-------- Data to process

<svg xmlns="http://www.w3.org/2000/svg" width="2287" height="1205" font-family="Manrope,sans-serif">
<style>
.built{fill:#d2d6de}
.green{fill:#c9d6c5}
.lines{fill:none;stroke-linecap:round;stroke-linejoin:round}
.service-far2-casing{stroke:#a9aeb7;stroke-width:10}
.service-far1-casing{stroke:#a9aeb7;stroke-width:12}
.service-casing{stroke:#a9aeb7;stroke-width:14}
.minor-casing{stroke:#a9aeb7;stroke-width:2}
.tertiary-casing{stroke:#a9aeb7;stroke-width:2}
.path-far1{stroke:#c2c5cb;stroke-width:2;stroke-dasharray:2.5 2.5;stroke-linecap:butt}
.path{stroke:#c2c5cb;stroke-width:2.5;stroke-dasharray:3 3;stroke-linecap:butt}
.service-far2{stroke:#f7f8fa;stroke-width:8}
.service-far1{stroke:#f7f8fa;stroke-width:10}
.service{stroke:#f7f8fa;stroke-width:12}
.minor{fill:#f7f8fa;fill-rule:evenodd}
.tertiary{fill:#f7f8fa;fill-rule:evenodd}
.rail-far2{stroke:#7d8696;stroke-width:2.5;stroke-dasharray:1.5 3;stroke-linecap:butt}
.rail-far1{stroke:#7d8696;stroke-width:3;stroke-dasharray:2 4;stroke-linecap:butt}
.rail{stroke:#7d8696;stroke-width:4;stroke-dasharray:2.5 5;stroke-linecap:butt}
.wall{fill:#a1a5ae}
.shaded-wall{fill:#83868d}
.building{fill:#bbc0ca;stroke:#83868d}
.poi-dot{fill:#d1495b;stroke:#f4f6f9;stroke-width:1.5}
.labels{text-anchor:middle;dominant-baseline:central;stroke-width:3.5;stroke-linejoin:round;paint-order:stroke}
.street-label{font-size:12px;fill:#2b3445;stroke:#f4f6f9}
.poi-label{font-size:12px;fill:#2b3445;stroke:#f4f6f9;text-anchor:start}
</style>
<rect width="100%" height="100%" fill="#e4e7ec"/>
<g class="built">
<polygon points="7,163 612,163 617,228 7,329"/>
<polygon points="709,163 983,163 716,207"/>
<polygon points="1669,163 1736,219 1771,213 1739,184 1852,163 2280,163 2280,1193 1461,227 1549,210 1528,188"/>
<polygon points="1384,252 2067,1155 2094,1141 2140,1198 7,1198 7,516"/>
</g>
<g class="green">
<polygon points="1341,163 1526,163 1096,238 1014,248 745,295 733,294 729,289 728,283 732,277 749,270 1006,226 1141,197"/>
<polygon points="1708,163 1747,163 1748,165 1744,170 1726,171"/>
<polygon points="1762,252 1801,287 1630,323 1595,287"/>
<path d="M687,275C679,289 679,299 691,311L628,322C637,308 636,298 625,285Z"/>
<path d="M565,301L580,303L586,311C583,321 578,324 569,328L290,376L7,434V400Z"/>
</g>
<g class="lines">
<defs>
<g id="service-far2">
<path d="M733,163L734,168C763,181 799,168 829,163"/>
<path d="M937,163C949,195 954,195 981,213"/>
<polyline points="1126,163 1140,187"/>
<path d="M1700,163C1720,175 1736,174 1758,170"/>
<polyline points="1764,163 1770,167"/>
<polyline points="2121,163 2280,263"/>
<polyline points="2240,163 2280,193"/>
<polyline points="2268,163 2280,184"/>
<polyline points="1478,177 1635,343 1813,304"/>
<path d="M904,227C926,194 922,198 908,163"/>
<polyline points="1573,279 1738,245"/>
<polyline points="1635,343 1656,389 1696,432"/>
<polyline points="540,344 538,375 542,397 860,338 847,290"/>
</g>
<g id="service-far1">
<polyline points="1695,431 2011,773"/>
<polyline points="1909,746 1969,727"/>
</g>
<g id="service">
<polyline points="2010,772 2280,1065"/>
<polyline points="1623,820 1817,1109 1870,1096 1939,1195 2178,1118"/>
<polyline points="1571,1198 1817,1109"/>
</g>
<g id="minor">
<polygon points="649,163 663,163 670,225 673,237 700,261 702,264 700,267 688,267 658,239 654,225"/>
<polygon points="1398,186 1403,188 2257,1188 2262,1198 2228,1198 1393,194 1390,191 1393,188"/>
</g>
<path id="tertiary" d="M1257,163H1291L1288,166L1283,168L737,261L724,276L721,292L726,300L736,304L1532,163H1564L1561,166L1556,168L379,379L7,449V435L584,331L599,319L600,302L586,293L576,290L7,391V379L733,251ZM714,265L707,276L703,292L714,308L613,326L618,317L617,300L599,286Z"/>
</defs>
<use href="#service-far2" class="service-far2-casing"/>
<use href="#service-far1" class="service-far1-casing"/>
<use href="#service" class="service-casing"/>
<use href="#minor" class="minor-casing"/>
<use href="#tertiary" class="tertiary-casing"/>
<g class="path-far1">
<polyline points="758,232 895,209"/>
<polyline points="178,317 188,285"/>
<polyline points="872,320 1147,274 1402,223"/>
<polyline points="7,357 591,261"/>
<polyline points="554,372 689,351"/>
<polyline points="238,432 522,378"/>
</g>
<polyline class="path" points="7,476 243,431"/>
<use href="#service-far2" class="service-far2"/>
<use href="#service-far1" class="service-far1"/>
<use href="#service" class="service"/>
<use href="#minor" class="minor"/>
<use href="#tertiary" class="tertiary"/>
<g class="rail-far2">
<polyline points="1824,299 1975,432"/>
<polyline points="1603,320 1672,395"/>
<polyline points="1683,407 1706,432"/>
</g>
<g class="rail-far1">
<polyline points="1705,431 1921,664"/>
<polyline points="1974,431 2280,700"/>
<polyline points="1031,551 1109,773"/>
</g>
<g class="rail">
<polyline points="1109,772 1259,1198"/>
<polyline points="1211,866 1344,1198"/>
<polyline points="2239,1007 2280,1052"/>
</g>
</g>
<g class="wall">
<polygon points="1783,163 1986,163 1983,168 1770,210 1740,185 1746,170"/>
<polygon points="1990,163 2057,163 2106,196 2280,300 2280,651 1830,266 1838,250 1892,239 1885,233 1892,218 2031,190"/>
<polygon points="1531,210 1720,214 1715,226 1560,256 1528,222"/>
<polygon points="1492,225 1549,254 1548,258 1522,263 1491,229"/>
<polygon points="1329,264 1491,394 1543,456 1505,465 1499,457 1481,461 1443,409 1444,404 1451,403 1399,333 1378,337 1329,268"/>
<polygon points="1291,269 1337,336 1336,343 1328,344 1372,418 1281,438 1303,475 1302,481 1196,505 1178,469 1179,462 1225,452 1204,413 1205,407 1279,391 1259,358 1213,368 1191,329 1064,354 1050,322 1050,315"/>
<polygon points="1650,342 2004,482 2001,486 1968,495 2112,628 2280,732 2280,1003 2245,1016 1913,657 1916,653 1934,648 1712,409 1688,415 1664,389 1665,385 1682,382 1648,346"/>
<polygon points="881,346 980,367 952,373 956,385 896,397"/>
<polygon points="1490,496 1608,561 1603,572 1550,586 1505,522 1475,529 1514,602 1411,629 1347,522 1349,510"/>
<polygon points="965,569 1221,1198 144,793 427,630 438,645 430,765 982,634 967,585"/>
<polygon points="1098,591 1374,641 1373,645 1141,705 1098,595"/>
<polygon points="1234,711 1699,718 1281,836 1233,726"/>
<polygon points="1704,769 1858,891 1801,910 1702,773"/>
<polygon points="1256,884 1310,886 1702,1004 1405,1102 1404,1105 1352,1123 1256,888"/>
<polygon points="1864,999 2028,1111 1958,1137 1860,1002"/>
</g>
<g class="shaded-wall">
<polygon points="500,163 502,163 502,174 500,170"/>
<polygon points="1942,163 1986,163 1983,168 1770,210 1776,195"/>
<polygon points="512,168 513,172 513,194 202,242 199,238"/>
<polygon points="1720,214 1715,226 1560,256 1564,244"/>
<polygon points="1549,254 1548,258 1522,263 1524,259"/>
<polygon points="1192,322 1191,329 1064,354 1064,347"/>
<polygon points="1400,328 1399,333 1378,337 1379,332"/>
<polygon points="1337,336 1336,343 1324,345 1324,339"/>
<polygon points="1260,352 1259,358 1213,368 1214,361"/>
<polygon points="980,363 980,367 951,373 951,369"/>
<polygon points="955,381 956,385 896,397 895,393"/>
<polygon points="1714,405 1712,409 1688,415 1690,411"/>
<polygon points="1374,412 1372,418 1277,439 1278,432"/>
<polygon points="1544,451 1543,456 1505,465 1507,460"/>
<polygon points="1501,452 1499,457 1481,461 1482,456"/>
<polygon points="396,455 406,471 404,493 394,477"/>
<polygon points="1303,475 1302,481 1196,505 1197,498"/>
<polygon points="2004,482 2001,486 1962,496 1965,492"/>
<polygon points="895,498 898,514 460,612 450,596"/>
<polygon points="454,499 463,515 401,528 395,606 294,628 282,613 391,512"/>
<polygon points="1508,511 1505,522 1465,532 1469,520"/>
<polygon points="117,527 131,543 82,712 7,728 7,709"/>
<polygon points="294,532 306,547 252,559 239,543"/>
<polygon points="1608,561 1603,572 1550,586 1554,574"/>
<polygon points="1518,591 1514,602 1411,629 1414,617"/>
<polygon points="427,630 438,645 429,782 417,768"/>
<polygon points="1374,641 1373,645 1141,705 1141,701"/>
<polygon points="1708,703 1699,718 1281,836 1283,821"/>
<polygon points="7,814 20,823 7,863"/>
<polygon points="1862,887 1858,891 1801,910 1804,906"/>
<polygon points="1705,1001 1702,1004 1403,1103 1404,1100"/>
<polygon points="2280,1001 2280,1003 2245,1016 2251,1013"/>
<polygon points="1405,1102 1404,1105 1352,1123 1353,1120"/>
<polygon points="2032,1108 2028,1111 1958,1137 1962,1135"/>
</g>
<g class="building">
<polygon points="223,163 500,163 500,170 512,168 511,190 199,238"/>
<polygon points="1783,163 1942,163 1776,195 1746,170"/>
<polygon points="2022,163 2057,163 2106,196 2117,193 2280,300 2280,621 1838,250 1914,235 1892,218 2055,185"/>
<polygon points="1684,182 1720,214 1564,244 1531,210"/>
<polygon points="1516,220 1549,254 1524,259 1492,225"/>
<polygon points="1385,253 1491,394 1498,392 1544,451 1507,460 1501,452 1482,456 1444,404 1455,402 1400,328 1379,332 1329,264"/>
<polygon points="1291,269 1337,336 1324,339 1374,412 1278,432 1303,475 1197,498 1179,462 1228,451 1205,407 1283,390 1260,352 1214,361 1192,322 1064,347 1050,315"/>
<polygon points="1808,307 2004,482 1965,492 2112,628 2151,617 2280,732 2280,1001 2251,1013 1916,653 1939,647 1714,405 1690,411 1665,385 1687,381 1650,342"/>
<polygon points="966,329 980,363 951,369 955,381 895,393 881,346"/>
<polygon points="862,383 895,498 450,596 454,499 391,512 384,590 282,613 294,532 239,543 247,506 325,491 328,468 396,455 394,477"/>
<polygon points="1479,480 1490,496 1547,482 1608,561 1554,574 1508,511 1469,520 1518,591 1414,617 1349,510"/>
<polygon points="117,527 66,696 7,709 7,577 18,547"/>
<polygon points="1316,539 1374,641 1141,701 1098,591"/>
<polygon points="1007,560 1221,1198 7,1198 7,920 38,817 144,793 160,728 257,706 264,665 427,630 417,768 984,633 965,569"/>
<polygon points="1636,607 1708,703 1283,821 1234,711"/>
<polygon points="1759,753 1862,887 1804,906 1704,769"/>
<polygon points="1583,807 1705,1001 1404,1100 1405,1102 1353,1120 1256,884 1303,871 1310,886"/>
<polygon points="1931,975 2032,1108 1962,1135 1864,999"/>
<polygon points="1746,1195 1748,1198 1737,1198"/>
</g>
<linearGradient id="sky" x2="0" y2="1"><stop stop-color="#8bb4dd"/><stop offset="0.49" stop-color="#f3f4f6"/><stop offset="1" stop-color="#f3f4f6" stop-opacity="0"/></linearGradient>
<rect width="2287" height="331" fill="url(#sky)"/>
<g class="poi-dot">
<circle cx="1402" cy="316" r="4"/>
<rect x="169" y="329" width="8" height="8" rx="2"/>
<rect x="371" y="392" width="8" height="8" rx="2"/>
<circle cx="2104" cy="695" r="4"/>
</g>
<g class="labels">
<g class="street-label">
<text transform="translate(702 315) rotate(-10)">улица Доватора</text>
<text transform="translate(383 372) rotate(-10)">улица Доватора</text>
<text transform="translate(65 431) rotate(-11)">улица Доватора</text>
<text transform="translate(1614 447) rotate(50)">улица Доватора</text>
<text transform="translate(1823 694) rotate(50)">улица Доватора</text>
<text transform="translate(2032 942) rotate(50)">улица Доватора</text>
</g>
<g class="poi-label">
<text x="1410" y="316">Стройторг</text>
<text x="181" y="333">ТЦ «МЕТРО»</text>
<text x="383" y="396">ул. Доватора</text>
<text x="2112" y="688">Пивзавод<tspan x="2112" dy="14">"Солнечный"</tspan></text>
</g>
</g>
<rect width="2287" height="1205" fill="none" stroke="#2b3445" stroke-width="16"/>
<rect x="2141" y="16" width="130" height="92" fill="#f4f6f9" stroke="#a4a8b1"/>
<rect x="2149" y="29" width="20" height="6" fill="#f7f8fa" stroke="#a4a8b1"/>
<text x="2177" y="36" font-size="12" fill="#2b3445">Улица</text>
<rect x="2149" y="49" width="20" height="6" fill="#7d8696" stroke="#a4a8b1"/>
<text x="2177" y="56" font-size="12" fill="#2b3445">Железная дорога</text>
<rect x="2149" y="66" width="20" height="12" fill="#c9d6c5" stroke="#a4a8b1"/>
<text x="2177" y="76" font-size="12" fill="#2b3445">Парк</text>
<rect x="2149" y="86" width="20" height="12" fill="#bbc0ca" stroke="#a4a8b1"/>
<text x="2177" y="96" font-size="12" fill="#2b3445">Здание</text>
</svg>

----------------

- _Work to be completed_: Could you copy every line from the records that mentions the word "labels"?

- _Solved problem_:
.labels{text-anchor:middle;dominant-baseline:central;stroke-width:3.5;stroke-linejoin:round;paint-order:stroke}
<g class="labels">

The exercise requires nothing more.